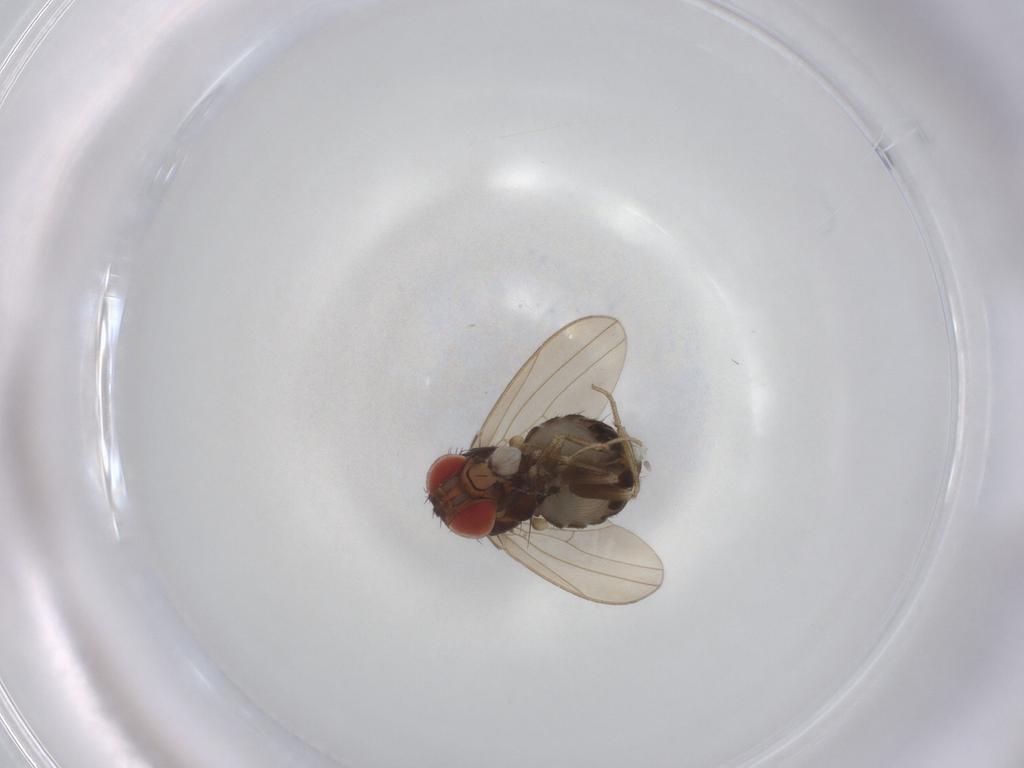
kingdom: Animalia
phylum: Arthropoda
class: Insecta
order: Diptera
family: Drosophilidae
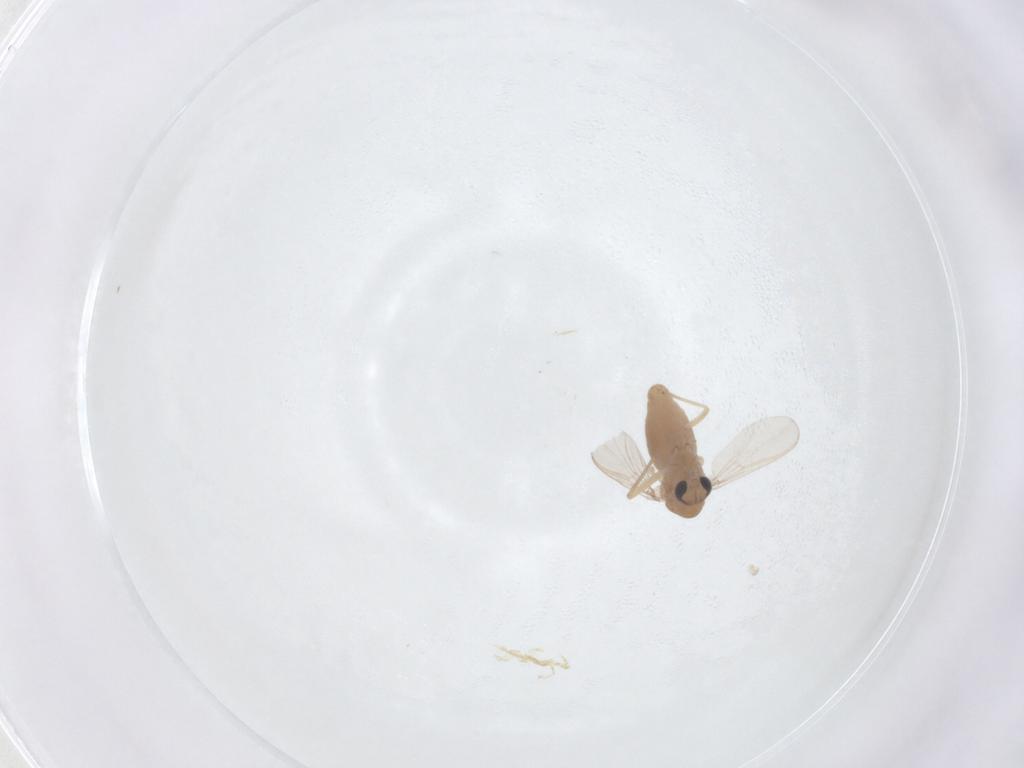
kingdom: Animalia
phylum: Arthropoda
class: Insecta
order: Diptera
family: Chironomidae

• Aim of the exercise:
Quote every line of the data above word for word, leaving out the pictures.

• Solution for this exercise:
kingdom: Animalia
phylum: Arthropoda
class: Insecta
order: Diptera
family: Drosophilidae
kingdom: Animalia
phylum: Arthropoda
class: Insecta
order: Diptera
family: Chironomidae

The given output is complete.